Why don’t I confront George? Frankly, I don’t want George, his wife, or the kids to get hurt. How embarrassing it would be to him for me, the old friend, to take issue with him this way. “George, you don’t love your wife and kids. You adore them. You are devoted to them. You crave their devotion and their adulation and you don’t understand when they don’t give it often or willingly. Because of this, you strong-arm and bully them and they are dying spiritually and physically because of you.” If I thought I would suffer his abuse at doing so, I’d be all for it. Sadly, the trend is for an abuser to take out that sort of feeling on his usual victim/s. (My hope is that George will recognize himself in this writing and be encouraged to seek and accept God’s forgiveness and healing for himself and then set about healing his family. Please pray for that end.)
Iris is a mere shell of the vibrant and alive woman I once know – driven into her root bulb, wintering over through this frosty season. She’s waiting patiently for the Son to shi9ne on her through her husband’s care. (Do you know that the verb form of husband means to preserve, maintain, and save?)
The kids are problematic and surly. They have trouble relating to other people and with authority figures. It is amazing how well kids follow their dad’s example. Please pray that George sees his example in the light of Truth. Pray even if you are George.

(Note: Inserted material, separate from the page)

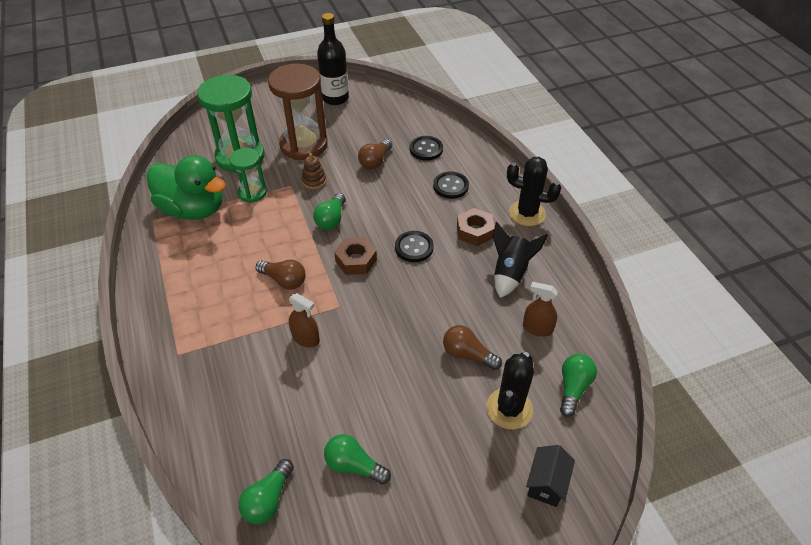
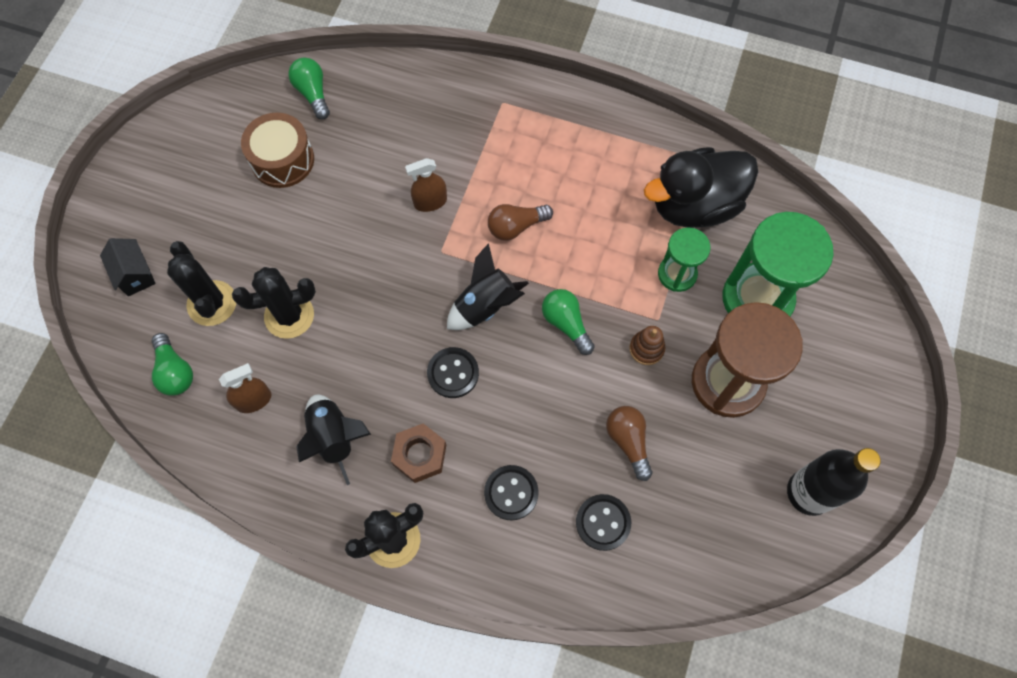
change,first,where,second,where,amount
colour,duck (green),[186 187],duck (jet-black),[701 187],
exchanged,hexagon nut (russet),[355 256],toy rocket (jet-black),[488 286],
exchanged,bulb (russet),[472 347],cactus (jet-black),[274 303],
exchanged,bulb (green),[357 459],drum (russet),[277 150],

And George, please know that I am writing this out of my love and concern for you. I care and I am not patronizing. God assures me that He is very angry with you. Your immortal soul faces judgment for the way you treat your wife and kids (and a raft of other sins). She is God’s child and He will defend her jealously from the devil which controls you. He wants your true heartfelt repentance – just between you and him. Loving the way the Bible describes it is tough and you are enslaved by Satan. You don’t have the power to overcome him without Jesus. (If you don’t believe this, see: The Old Testament.) With Jesus you have assurance of forgiveness and mercy, and not only that but grace as well.
If you want to save your family (by the way, you’ve already driven them away; and you know this…) commit yourself to follow Him. He’s waiting. Then find a good Christian preacher or lay leader near your home. Ask for a vow of confidence and a regular time commitment to meet while you sort this out week-by-week, and pour out your heart. Let him know – sordid details are not necessarily required – where you are coming from and where you want to go. You are not there for his forgiveness or to be assigned penance, but to humbly submit yourself to him for accountability and to pray together – often. In Christ you can break the legacy of abuse and the self-condemnation which cripples you and you can heal your family. Healing may not come soon or even in the way you’d prefer it, but it will come.
God bless you, my old friend; healing will come.